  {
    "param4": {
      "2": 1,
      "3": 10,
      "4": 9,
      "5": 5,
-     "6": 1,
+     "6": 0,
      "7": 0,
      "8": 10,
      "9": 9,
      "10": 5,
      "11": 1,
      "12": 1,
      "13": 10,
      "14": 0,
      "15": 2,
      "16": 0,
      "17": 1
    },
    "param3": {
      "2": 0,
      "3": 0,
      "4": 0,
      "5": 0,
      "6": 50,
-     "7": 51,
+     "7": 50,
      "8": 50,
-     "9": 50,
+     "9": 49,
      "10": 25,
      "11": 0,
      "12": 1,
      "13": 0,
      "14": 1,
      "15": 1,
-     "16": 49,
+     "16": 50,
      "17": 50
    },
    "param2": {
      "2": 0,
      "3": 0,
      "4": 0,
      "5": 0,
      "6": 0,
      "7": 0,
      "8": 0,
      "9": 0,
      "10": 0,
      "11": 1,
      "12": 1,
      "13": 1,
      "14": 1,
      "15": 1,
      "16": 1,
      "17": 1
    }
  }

= = = = = = =

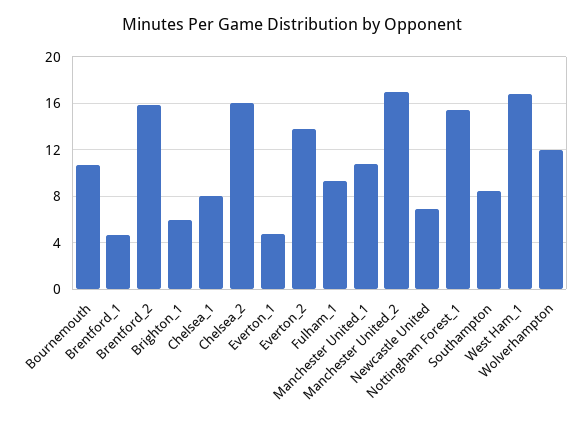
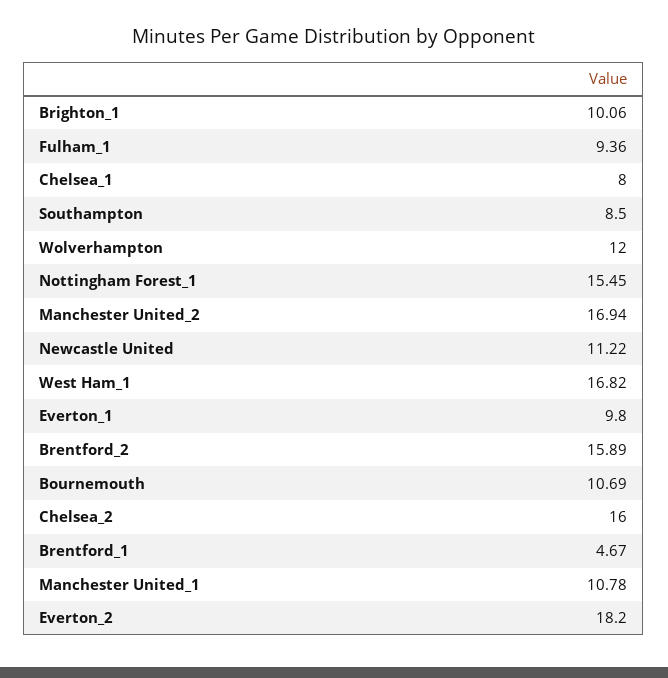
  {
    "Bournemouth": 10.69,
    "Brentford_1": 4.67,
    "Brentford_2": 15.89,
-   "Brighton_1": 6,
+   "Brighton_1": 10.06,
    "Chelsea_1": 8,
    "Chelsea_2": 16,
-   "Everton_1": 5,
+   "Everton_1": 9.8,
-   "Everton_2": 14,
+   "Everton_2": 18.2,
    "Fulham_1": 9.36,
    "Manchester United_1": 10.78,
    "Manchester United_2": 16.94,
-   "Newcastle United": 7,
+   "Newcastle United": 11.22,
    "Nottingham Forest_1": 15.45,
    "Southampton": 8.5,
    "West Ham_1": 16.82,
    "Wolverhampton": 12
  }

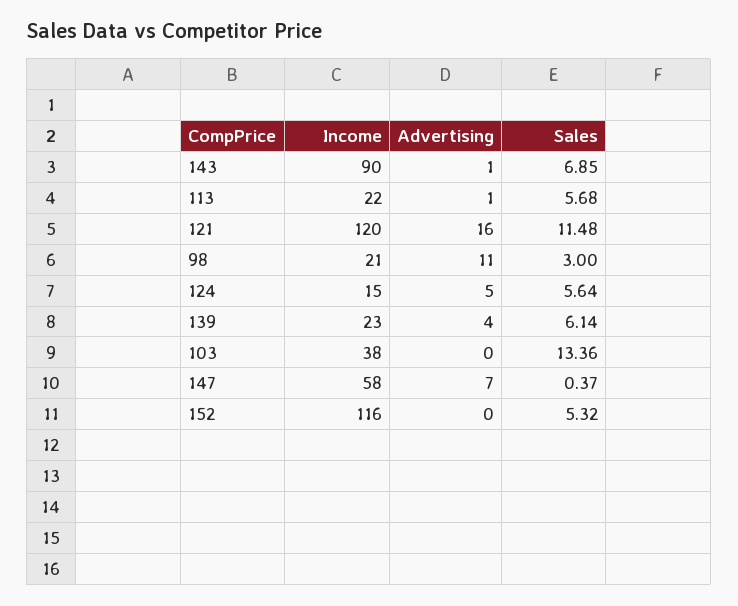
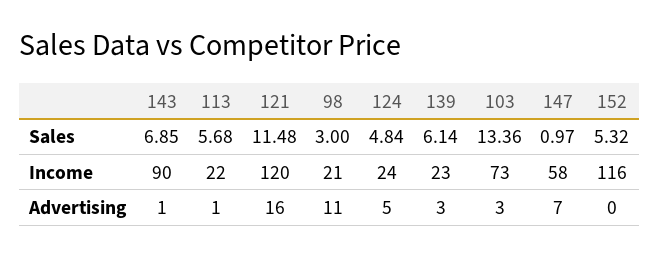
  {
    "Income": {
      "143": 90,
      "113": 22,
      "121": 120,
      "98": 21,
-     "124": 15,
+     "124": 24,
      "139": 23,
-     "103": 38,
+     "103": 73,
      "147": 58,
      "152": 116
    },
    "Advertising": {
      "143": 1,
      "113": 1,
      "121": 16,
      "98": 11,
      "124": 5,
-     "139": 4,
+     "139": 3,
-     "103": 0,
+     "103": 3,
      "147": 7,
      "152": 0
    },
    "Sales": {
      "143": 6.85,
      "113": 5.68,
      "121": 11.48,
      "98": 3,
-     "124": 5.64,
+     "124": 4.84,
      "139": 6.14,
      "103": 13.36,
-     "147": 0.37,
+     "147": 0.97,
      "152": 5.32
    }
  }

= = = = = = =

● WORK REQUIRED
If a line in the data above includes the string "Newcastle", copy it.

● EXERCISE RESULT
-   "Newcastle United": 7,
+   "Newcastle United": 11.22,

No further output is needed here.